Naja okay es gibt wohl Dupes aber du darfst nicht vergessen das man auch überall Gold kaufen kann. Ebay und Co. 
Ausserdem gibt es sehr viele Spieler mit sehr viel Zeit. 
Der Vater einer meiner Freunde z.B. ist Frührentner und zockt aktuell mehr als gut für ihn ist. Wenn der mal weniger als 16 Stunden am Tag spielt wird er "unausgeglichen" ^^.
Der war am 18.5. schon 60 und farmt seitdem stundenlang am Stück Gold und Items. 
Aktueller Barbestand gut 31 Millionen und kein Stück davon gecheatet oder gekauft.
Viel Glück gehabt, manierliche Loots bekommen. 
Selbst ich schaffe es doch aktuell ne Million am Tag zu farmen und mein Equip ist mit knapp 100% mehr Gold + 5 facher Level 60 Buff nicht grade das tollste. 
Trotzdem kauf ich mir keine Items für 5+ Millionen Gold. Da geh ich lieber in D3 Foren suchen da gibts genug Kaufgesuche und Verkäufe um die 15% Steuern vom ingameAH zu umgehen 

Und mir 1.0.3 soll Inferno leichter werden, steht hier iwo auf buffed in den News. Die Schadensspitzen sind laut Blizzard einfach höher als sie sein sollten. Knackig wirds sicher immernoch sein für ne Weile zumindest aber wenn ein Barbar mit 90k Leben, 11000 Rüstung, 600 resi all, 20% ausweichen, 20% parrieren, mit 2000 lifereg die Sekunde, 1000 lifereg pro Treffer binnen 2 Sekunden tot umfällt DANN ist hier und da vielleicht doch das ein oder andere ein klein wenig übertrieben hoch was den Schadenswert angeht. Die Amis können wunderbar fluchen über sowas  Wenn ich jetzt noch koreanisch könnte würde ich zugerne Mäuschen in deren Foren spielen. Die gehn ja richtig ab.


----------



## Caps-lock (30. Mai 2012)

Da wird sich nach und nach wieder die typische Zweiklassengesellschaft ergeben (mit der ich super leben kann).
Die einen werden nach perfektion Streben und Unsummen für perfekte Items ausgeben und die anderen (ich) kaufen für 10% des Geldes Items die 90% gut sind .
War schon in D2 so und wird hier nich anders sein.

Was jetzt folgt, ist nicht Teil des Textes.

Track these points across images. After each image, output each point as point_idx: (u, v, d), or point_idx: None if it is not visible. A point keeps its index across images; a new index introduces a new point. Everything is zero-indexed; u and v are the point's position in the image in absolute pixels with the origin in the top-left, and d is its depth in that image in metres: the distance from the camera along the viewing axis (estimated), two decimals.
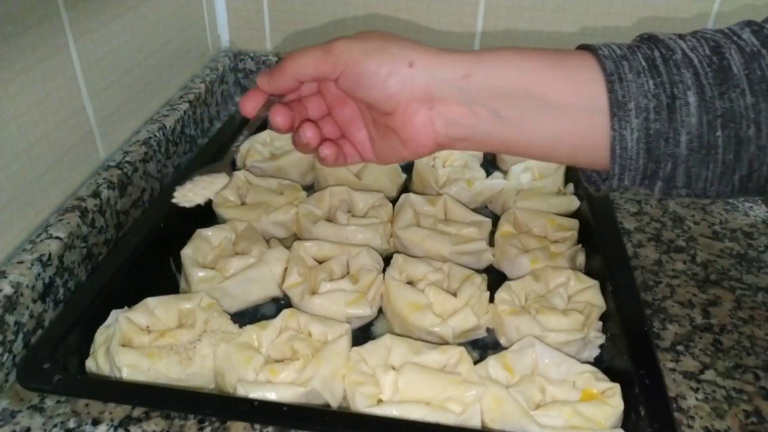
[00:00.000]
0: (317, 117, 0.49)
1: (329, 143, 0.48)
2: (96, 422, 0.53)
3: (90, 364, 0.57)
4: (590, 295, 0.64)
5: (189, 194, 0.49)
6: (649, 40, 0.42)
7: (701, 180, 0.41)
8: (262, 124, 0.98)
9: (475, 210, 0.79)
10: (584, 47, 0.43)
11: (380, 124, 0.46)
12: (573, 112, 0.41)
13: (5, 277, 0.56)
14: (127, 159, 0.76)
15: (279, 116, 0.46)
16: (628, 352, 0.56)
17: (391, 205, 0.78)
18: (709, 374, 0.60)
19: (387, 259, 0.69)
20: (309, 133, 0.47)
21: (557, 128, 0.42)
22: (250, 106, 0.47)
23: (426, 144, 0.45)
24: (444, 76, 0.42)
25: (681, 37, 0.42)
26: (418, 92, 0.42)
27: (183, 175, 0.60)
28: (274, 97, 0.47)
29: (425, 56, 0.42)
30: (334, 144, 0.49)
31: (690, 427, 0.55)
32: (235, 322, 0.60)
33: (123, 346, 0.56)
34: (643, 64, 0.40)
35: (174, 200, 0.49)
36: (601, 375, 0.55)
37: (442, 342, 0.61)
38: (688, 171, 0.40)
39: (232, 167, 0.51)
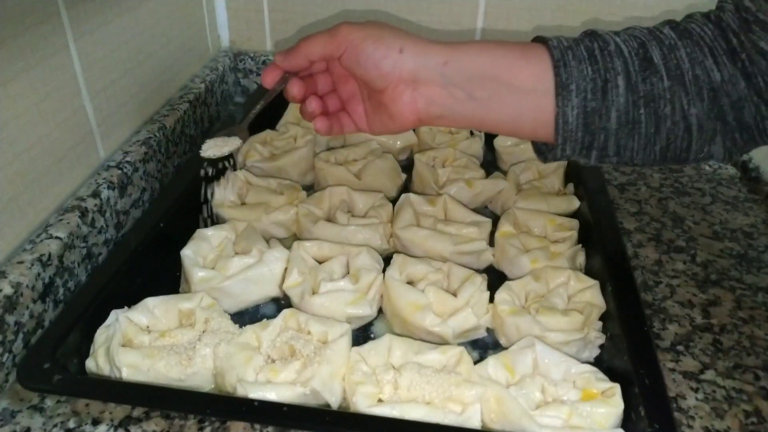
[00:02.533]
0: (324, 92, 0.58)
1: (322, 118, 0.57)
2: (96, 422, 0.53)
3: (90, 364, 0.57)
4: (590, 295, 0.64)
5: (209, 151, 0.61)
6: (591, 34, 0.50)
7: (628, 150, 0.49)
8: (263, 125, 0.98)
9: (475, 210, 0.79)
10: (539, 39, 0.51)
11: (374, 99, 0.55)
12: (533, 94, 0.49)
13: (5, 277, 0.56)
14: (127, 159, 0.76)
15: (295, 87, 0.55)
16: (628, 352, 0.56)
17: (391, 205, 0.78)
18: (709, 374, 0.60)
19: (387, 259, 0.69)
20: (314, 104, 0.56)
21: (521, 107, 0.50)
22: (269, 78, 0.55)
23: (409, 119, 0.53)
24: (428, 62, 0.50)
25: (617, 33, 0.50)
26: (406, 74, 0.51)
27: (207, 133, 0.72)
28: (288, 74, 0.55)
29: (413, 44, 0.51)
30: (326, 119, 0.57)
31: (690, 427, 0.55)
32: (235, 322, 0.60)
33: (123, 346, 0.56)
34: (584, 53, 0.49)
35: (201, 152, 0.62)
36: (601, 375, 0.55)
37: (442, 342, 0.61)
38: (617, 142, 0.49)
39: (250, 132, 0.63)
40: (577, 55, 0.48)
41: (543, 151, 0.54)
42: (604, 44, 0.49)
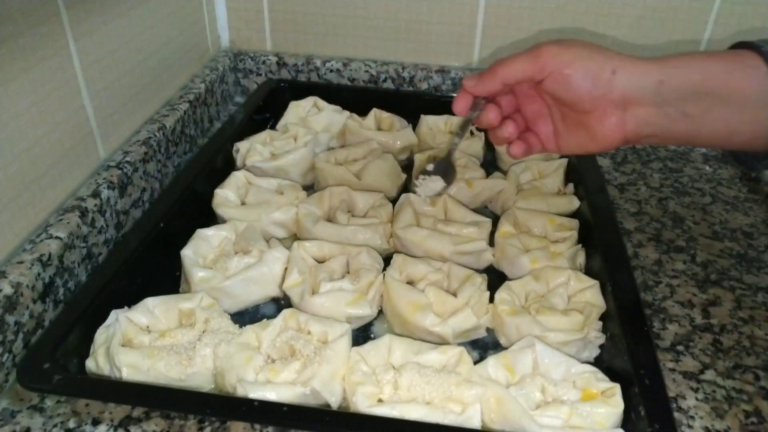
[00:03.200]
0: (508, 113, 0.57)
1: (519, 141, 0.57)
2: (96, 422, 0.53)
3: (90, 364, 0.57)
4: (590, 295, 0.64)
5: (424, 191, 0.68)
6: None
7: None
8: (263, 125, 0.98)
9: (475, 210, 0.79)
10: (743, 45, 0.49)
11: (571, 120, 0.53)
12: (752, 106, 0.47)
13: (5, 277, 0.56)
14: (127, 159, 0.76)
15: (491, 114, 0.55)
16: (628, 352, 0.56)
17: (391, 205, 0.78)
18: (709, 374, 0.60)
19: (387, 259, 0.69)
20: (510, 128, 0.56)
21: (737, 120, 0.48)
22: (461, 105, 0.55)
23: (615, 140, 0.51)
24: (642, 82, 0.48)
25: None
26: (617, 96, 0.49)
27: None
28: (478, 99, 0.55)
29: (625, 64, 0.49)
30: (523, 142, 0.57)
31: (690, 427, 0.55)
32: (235, 322, 0.60)
33: (123, 346, 0.56)
34: None
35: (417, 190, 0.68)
36: (601, 375, 0.55)
37: (442, 342, 0.61)
38: None
39: (453, 171, 0.67)
40: None
41: (746, 160, 0.52)
42: None
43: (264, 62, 1.07)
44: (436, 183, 0.67)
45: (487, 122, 0.56)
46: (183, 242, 0.68)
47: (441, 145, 0.90)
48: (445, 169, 0.67)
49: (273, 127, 0.95)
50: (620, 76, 0.48)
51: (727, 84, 0.47)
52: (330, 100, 0.99)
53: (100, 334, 0.57)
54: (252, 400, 0.51)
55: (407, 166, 0.89)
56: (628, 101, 0.49)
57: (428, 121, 0.95)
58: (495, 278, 0.69)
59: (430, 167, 0.67)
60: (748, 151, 0.51)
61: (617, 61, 0.49)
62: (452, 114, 0.97)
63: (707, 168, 0.93)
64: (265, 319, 0.60)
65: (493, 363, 0.56)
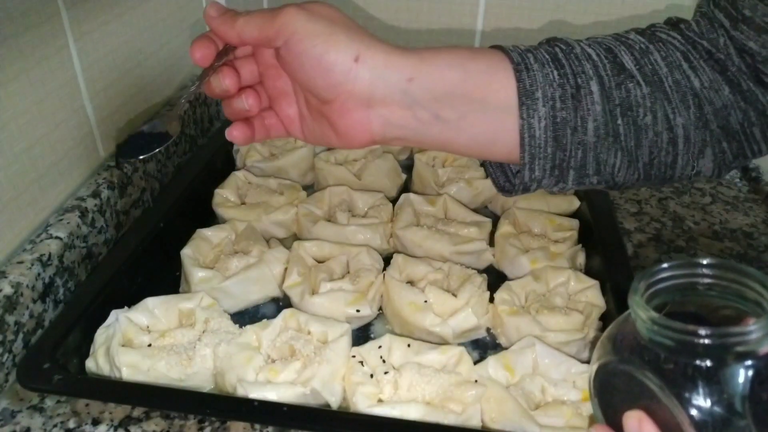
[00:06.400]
0: (247, 83, 0.47)
1: (242, 125, 0.46)
2: (96, 422, 0.53)
3: (90, 364, 0.57)
4: (590, 295, 0.64)
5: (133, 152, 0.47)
6: (549, 41, 0.44)
7: (609, 166, 0.42)
8: None
9: (475, 210, 0.79)
10: (495, 47, 0.44)
11: (314, 107, 0.44)
12: (512, 111, 0.41)
13: (5, 277, 0.56)
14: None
15: (227, 77, 0.44)
16: None
17: (391, 205, 0.78)
18: None
19: (387, 259, 0.69)
20: (251, 100, 0.45)
21: (496, 127, 0.42)
22: (201, 53, 0.43)
23: (360, 139, 0.44)
24: (389, 77, 0.41)
25: (577, 40, 0.44)
26: (360, 90, 0.41)
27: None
28: (225, 48, 0.44)
29: (372, 52, 0.41)
30: (247, 126, 0.46)
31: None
32: (235, 322, 0.60)
33: (123, 346, 0.56)
34: (546, 56, 0.42)
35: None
36: None
37: (442, 342, 0.61)
38: (597, 158, 0.42)
39: (180, 123, 0.49)
40: (539, 59, 0.42)
41: (505, 185, 0.47)
42: (568, 47, 0.43)
43: None
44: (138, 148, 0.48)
45: (222, 88, 0.45)
46: (183, 242, 0.68)
47: None
48: (158, 130, 0.48)
49: None
50: (363, 65, 0.40)
51: (487, 87, 0.41)
52: None
53: (100, 334, 0.57)
54: (252, 400, 0.51)
55: (407, 166, 0.89)
56: (374, 98, 0.41)
57: None
58: (495, 278, 0.69)
59: (146, 127, 0.48)
60: (510, 164, 0.46)
61: (362, 46, 0.40)
62: None
63: None
64: (265, 319, 0.60)
65: (493, 363, 0.56)
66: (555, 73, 0.41)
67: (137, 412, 0.54)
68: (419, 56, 0.42)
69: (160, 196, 0.81)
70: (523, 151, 0.42)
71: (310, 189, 0.85)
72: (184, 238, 0.68)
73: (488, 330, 0.65)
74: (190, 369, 0.55)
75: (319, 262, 0.69)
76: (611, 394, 0.37)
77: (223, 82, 0.44)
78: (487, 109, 0.42)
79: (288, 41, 0.41)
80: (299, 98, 0.46)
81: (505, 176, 0.47)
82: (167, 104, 0.89)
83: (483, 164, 0.82)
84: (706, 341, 0.31)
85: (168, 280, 0.69)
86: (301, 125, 0.47)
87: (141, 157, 0.47)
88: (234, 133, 0.46)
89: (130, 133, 0.48)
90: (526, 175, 0.43)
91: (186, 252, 0.67)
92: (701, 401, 0.31)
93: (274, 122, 0.47)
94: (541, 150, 0.41)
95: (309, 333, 0.59)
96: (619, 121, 0.41)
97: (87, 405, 0.54)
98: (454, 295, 0.64)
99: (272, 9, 0.41)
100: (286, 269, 0.68)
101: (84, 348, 0.58)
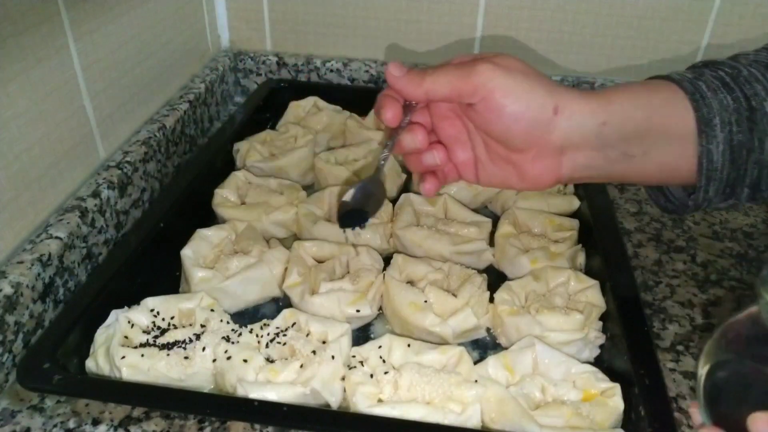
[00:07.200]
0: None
1: (433, 177, 0.48)
2: (96, 422, 0.53)
3: (90, 364, 0.57)
4: (590, 295, 0.64)
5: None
6: (705, 65, 0.45)
7: None
8: (263, 125, 0.98)
9: (475, 210, 0.79)
10: (655, 78, 0.45)
11: (497, 153, 0.46)
12: (691, 139, 0.43)
13: (5, 277, 0.56)
14: (127, 159, 0.76)
15: (420, 134, 0.46)
16: (628, 352, 0.56)
17: (391, 205, 0.78)
18: None
19: (387, 259, 0.69)
20: (441, 154, 0.47)
21: (677, 156, 0.44)
22: (392, 113, 0.45)
23: (546, 182, 0.46)
24: (585, 124, 0.43)
25: (732, 58, 0.45)
26: (556, 139, 0.43)
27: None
28: (408, 104, 0.46)
29: (568, 102, 0.43)
30: (435, 177, 0.48)
31: (690, 427, 0.55)
32: (235, 322, 0.60)
33: (123, 346, 0.56)
34: (716, 82, 0.43)
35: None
36: (601, 375, 0.55)
37: (442, 342, 0.61)
38: None
39: (384, 181, 0.53)
40: (710, 86, 0.43)
41: (666, 204, 0.48)
42: (734, 71, 0.44)
43: (264, 62, 1.07)
44: (356, 218, 0.51)
45: (415, 146, 0.46)
46: (183, 242, 0.68)
47: None
48: (368, 194, 0.51)
49: (273, 127, 0.95)
50: (563, 117, 0.42)
51: (668, 120, 0.43)
52: (330, 100, 0.99)
53: (100, 334, 0.58)
54: (252, 400, 0.51)
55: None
56: (569, 144, 0.43)
57: None
58: (495, 278, 0.69)
59: (349, 195, 0.50)
60: (688, 187, 0.47)
61: (560, 99, 0.42)
62: None
63: None
64: (265, 319, 0.60)
65: (493, 363, 0.56)
66: (728, 98, 0.42)
67: (137, 412, 0.54)
68: (607, 99, 0.44)
69: (160, 196, 0.81)
70: (700, 175, 0.43)
71: (310, 189, 0.85)
72: (184, 238, 0.68)
73: (488, 330, 0.65)
74: (190, 369, 0.55)
75: (319, 262, 0.69)
76: (726, 396, 0.36)
77: (415, 140, 0.46)
78: (669, 140, 0.44)
79: (486, 98, 0.42)
80: (475, 145, 0.48)
81: (665, 197, 0.49)
82: (167, 104, 0.89)
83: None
84: None
85: (168, 280, 0.68)
86: (475, 169, 0.48)
87: (363, 225, 0.51)
88: (428, 187, 0.48)
89: (343, 200, 0.50)
90: (701, 196, 0.44)
91: (186, 252, 0.67)
92: None
93: (450, 170, 0.49)
94: (717, 173, 0.43)
95: (309, 333, 0.59)
96: None
97: (87, 405, 0.54)
98: (454, 295, 0.64)
99: (460, 65, 0.43)
100: (286, 269, 0.68)
101: (84, 348, 0.58)
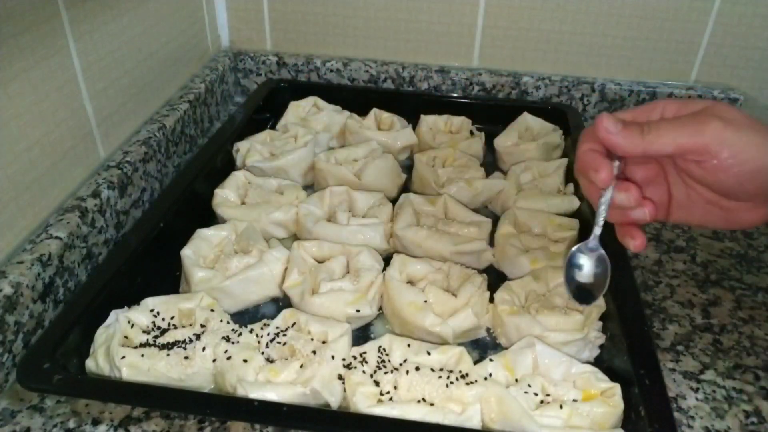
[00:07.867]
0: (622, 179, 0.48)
1: (639, 231, 0.47)
2: (96, 422, 0.53)
3: (90, 364, 0.57)
4: None
5: None
6: None
7: None
8: (263, 125, 0.98)
9: (475, 210, 0.79)
10: None
11: (702, 197, 0.45)
12: None
13: (5, 277, 0.56)
14: (127, 159, 0.76)
15: (634, 191, 0.45)
16: (628, 352, 0.56)
17: (391, 205, 0.78)
18: (709, 374, 0.60)
19: (387, 259, 0.69)
20: (650, 209, 0.46)
21: None
22: (606, 174, 0.43)
23: (755, 224, 0.45)
24: None
25: None
26: None
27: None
28: (616, 160, 0.45)
29: None
30: (639, 230, 0.47)
31: (690, 427, 0.55)
32: (235, 322, 0.60)
33: (123, 346, 0.56)
34: None
35: None
36: (601, 375, 0.55)
37: (442, 342, 0.61)
38: None
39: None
40: None
41: None
42: None
43: (264, 62, 1.07)
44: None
45: (629, 203, 0.45)
46: (183, 242, 0.68)
47: (441, 145, 0.90)
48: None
49: (273, 127, 0.94)
50: None
51: None
52: (330, 100, 0.99)
53: (100, 334, 0.57)
54: (252, 400, 0.51)
55: (407, 166, 0.89)
56: None
57: (428, 121, 0.95)
58: (495, 278, 0.69)
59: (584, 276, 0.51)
60: None
61: None
62: (452, 114, 0.96)
63: None
64: (265, 319, 0.60)
65: (493, 363, 0.56)
66: None
67: (137, 412, 0.54)
68: None
69: (160, 196, 0.81)
70: None
71: (310, 189, 0.85)
72: (184, 238, 0.68)
73: (488, 330, 0.65)
74: (190, 369, 0.55)
75: (319, 262, 0.69)
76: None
77: (630, 198, 0.45)
78: None
79: (718, 156, 0.41)
80: (674, 187, 0.46)
81: None
82: (167, 104, 0.89)
83: None
84: None
85: (168, 280, 0.69)
86: (669, 208, 0.47)
87: (596, 300, 0.51)
88: (638, 243, 0.47)
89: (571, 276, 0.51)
90: None
91: (186, 252, 0.67)
92: None
93: (648, 208, 0.47)
94: None
95: (309, 333, 0.59)
96: None
97: (87, 405, 0.54)
98: (454, 295, 0.64)
99: (684, 121, 0.41)
100: (286, 269, 0.68)
101: (84, 348, 0.58)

Die Klassensets haben teilweise Randomstats und die entscheiden sehr stark ob ein Item gut oder mies ist.
Bei den Waffen muss allerdings auf alle Fälle nachgebessert werden.

Ich hab grad mal die "Goldpreise" auf Ebay angeschaut und ich muss echt sagen ohaohje...
Da kann eine gute Rüstung durchaus mal 100 Euro wert sein.

Das wird echt spannend, sobald man im Echtgeld AH einkaufen gehen kann.


----------